They quickened their pace up the staircase. They scrambled still higher.

“Koster la lleva,” the nun called below. “I'm weary of this game. There's nowhere to go. Stand and face me.”

Koster leapt up the stairway, two steps at a time. Sajan followed behind. Suddenly, a light appeared in the stairwell. There was an opening up ahead! Some kind of door. They climbed and they climbed till Koster realized they were nearing the gallery. They had reached the triforium. Koster ran up the steps. They were almost upon it when he heard Sajan scream.

Koster peered down the stairwell. Sister Maria's face swam up through the darkness. Her smile. And her hand, with that little steel blade. It was pinned to Sajan's heel.

“Help me,” Sajan cried as she attempted to wrench her leg free.

Koster tugged at Sajan.
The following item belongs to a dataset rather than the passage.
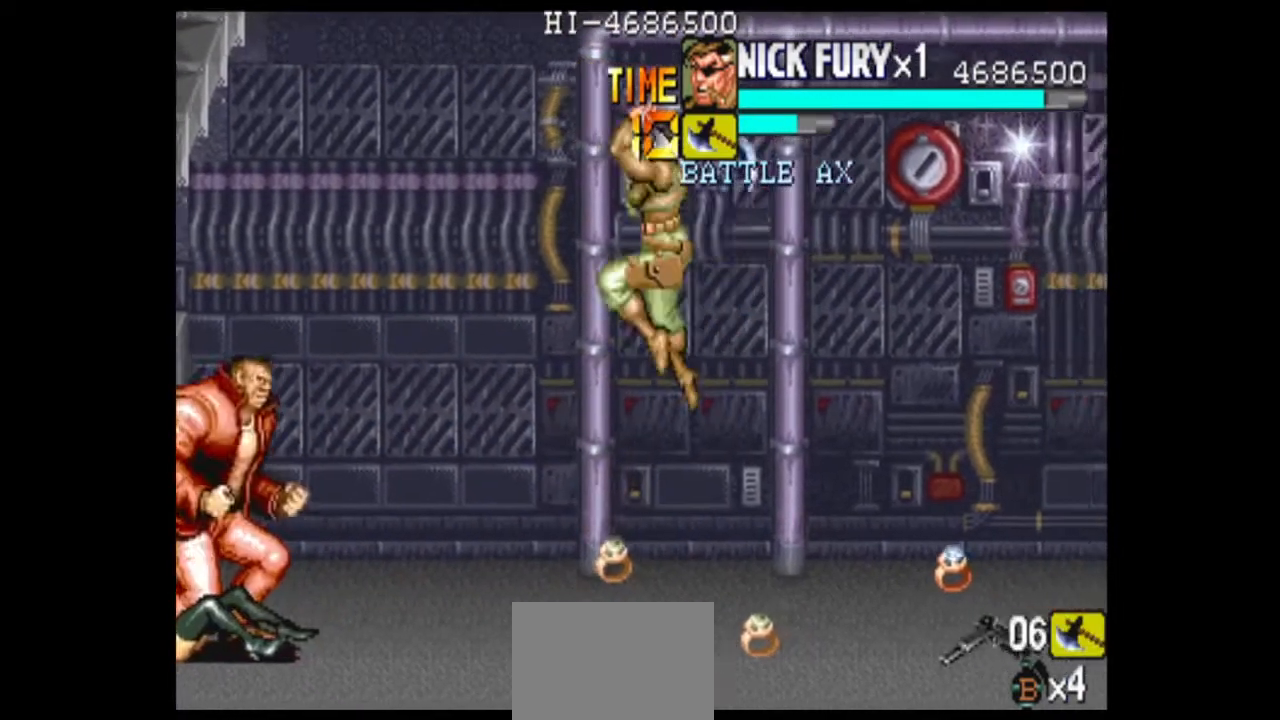
{"dt_ms": 500, "buttons": [], "left_stick": "center", "events": [[83, "B", "up"], [167, "B", "down"], [250, "B", "up"], [292, "left_stick", "center"]]}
He dragged her up the last few steps of the stairwell, through the door until they flopped to the floor of the gallery.

Relentless, the nun scrambled like a crab in pursuit. She still carried that knife in her hand, attached to the rosary round her neck. Sajan tried to scurry away on all fours. Koster reached out to protect her when Sister Maria suddenly heaved herself up through the doorway. The nun leapt through the air, the blade slashed and Koster felt it impale his right hand. He screamed. He pulled back but the knife wouldn't give. He was pinned to the planks of the floor.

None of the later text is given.